🎬 #43 M. Night Shyamalan's Best Film.
M. Night is a filmmaker who was once hailed as the new Speilberg. He then fell out of favour for a while but now in recent years he’s made a comeback by focusing on smaller stories that kind of made him who he was in the first place.
Yet for all the films he’s made, he’s probably best known for his huge breakout film The Sixth Sense. The film that dominated everyone’s imagination with its twist ending and that is what he became famous for, the designer of the twist ending.
As powerful as that film is because of its ending, I think it’s Shyamalan’s follow-up that really shows how great of a filmmaker he can be and for this reason is the only film this week.
Happy viewing,
Bry
UNBREAKABLE
2000 Dir M. Night Shyamalan
I sadly admit that I first saw this film via a really terrible DVD pirate from my brother’s friend. But even through the barely audible dialogue and muddy camcordered visuals, I really loved it. It took hold of me with the promise of its premise and over delivered. I’ve enjoyed it as much, if not more, the more I’ve seen it over the years, especially when I could actually see and hear the film as it was intended.
M. Night’s film, pre-Marvel and DC Universe, tells the story of a normal man becoming a ‘normal’ hero. He takes the origin story and gives it a grey rainy Tuesday treatment. The story of what a super hero might actually resemble in the every day practical world we all occupy.

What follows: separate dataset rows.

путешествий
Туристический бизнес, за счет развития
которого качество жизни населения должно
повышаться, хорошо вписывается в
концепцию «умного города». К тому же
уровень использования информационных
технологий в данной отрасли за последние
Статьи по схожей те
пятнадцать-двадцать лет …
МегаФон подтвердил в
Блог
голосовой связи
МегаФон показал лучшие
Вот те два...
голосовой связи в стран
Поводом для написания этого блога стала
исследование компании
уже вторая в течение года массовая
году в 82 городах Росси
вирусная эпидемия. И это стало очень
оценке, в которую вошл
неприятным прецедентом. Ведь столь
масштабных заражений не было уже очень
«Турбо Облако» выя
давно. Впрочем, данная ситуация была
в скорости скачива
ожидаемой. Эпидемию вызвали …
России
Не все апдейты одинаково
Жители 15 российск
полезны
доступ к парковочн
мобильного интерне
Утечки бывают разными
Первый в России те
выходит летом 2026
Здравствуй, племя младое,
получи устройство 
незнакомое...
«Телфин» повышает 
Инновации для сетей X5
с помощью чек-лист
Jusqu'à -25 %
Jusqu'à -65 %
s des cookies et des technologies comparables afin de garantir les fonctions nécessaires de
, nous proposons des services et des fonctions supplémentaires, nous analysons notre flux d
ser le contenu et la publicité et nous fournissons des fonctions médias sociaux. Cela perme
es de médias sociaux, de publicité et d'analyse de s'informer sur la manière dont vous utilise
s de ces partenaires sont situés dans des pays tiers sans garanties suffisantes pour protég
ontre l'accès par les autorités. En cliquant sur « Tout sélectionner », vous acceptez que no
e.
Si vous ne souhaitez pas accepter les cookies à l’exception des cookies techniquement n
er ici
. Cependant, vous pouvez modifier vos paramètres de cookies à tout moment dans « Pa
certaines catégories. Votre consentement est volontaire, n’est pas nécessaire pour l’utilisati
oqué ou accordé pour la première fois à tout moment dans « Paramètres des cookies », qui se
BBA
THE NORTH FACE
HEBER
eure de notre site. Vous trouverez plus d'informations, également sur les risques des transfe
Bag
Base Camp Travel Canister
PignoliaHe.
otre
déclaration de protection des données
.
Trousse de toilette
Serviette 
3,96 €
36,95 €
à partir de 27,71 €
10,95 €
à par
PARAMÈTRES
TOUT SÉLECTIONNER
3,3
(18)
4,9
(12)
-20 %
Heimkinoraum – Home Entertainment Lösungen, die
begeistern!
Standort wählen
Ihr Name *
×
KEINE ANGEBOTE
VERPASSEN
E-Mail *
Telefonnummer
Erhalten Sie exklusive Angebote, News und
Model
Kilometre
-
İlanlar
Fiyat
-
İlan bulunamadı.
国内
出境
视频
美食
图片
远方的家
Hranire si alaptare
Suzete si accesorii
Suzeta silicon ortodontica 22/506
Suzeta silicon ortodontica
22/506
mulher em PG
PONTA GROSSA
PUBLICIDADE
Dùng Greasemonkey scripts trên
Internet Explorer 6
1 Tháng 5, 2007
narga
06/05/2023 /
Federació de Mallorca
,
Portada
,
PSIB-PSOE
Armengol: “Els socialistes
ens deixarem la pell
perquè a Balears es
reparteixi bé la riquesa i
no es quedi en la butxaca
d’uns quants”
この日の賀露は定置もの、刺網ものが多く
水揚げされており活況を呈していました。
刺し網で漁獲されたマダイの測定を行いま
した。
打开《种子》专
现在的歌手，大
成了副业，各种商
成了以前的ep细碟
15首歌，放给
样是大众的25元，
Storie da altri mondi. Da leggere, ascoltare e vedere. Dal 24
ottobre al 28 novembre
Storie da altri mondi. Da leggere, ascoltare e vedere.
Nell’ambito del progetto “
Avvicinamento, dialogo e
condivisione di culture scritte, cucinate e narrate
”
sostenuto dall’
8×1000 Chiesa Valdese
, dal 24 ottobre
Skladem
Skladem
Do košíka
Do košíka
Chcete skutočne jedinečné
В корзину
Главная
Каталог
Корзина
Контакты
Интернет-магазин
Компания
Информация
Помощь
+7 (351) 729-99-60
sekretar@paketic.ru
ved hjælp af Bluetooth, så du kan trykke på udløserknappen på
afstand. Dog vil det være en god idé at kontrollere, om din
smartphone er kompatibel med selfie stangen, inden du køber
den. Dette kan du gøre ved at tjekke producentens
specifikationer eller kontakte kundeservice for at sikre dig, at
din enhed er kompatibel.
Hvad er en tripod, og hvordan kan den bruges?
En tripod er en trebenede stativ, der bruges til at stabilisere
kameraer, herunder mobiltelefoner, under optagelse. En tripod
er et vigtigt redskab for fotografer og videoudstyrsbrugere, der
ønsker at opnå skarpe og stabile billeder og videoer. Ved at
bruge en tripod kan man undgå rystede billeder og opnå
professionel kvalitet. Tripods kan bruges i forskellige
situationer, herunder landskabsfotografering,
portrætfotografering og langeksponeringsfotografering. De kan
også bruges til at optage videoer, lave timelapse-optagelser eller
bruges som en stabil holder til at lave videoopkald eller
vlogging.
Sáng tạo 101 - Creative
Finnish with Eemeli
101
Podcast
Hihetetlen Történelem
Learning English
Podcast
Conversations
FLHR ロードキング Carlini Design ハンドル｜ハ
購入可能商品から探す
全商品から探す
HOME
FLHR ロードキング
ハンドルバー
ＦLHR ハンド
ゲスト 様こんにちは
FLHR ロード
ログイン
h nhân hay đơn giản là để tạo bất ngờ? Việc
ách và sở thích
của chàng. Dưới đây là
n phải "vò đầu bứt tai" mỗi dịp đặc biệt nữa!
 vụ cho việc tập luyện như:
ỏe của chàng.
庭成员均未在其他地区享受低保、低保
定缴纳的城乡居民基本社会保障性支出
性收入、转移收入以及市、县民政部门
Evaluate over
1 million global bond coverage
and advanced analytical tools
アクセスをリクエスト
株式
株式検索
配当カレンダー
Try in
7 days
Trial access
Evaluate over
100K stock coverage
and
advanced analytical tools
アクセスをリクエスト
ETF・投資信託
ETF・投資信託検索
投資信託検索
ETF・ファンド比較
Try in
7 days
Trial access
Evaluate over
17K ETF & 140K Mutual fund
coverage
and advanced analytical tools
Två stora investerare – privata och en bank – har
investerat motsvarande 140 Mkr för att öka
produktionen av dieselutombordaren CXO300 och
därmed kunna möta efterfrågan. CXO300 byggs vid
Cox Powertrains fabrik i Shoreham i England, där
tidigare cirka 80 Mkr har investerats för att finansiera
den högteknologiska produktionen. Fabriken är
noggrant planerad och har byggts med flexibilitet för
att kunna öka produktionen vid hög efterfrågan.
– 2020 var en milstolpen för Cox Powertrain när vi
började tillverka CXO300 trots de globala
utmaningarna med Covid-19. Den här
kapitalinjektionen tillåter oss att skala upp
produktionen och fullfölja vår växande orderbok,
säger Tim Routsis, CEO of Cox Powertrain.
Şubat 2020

It’s a strange thing to say but this might be his most ‘directed’ film. Every shot choice, wardrobe, set dressing and location decision all points sharply towards the themes that Shyamalan centres on - calling, duty, family, security, heroism and the expectations of super heroism, of those people who live under the cloak. In the first few mins David Dunn played by Bruce Willis takes off his wedding ring so that the attractive woman next to him doesn’t see it. Hardly the behaviour of a ‘hero’ but it’s through this kind of resigned man, in a life he doesn’t seem to want to be apart of, with a son he’s kind of annoyed by, that a hero’s journey unfolds, as reluctant as it might be. In fact I think the thing that David Dunn’s hero ultimately saves is his family and by extension, himself. From out of the ‘sadness’ that he feels every morning he kind of resurrects himself. Pulling himself up and above a normal life that made him feel like he wasn’t doing what he was meant to be doing.
One moment that really stands out for me, to this point, is when David carries his estranged wife back up to their marital bed. M. Night keeps the camera locked on a mid of Audrey [played by Robyn Wright] her asleep in his arms, floating up the stairs - as if he’s flying her there. The classic male superhero shot applied to the domestic action of a man showing love for his wife again, and in turn helping to save their relationship. The iconography of super-heroism lies everywhere - the rain mac that Dunn wears as his security job in a stadium becomes his cloak and cowl, the stadium architecture is gladiatorial, one of the ‘villains,’ is in a bright orange jump suit he wears to work - the opposite of the dark green of Dunn’s ‘costume.’ The duality or reflective quality of good and evil also hinted at the in upside-down framing, the twisting, gliding steadicam movements that reveal key details. But these are all housed in the normal and the every day. Exemplified by the fact that the ‘big’ fight scene is one on one, with a man in a bedroom captured casually in one or two shots by M.Night, letting the camera follow the movements of the action, rather than stage elaborate choreographed action set-pieces. The scale is grounded and purposely within domestic confines - this is a world we are all familiar with and at home in. Even the performances are muted and normal, and I mean this as a great compliment.
This may also be Samuel L. Jackson’s finest performance and by far, most interesting role. He’s the man who inspired Dunn to think beyond the normal confines of his life when he emerges as the sole survivor of a train crash. By simply asking, ‘how many days have you been sick?’ He starts a chain reaction that creates the hero we are left with at the end, a normal man who becomes an every day hero.
TL;DR Why should I spend 1 hours 46 mins of my life watching this? Shyamalan’s second collaboration with Bruce Willis is his finest hour and 46 minutes - embrace his handling of the superhero fable, in low key domesticity, as a normal man discovers he may be Unbreakable.
*Available for free to Amazon and Disney Plus subscribers and for a small rental fee on YouTube, Google Play, Apple, and SkyStore.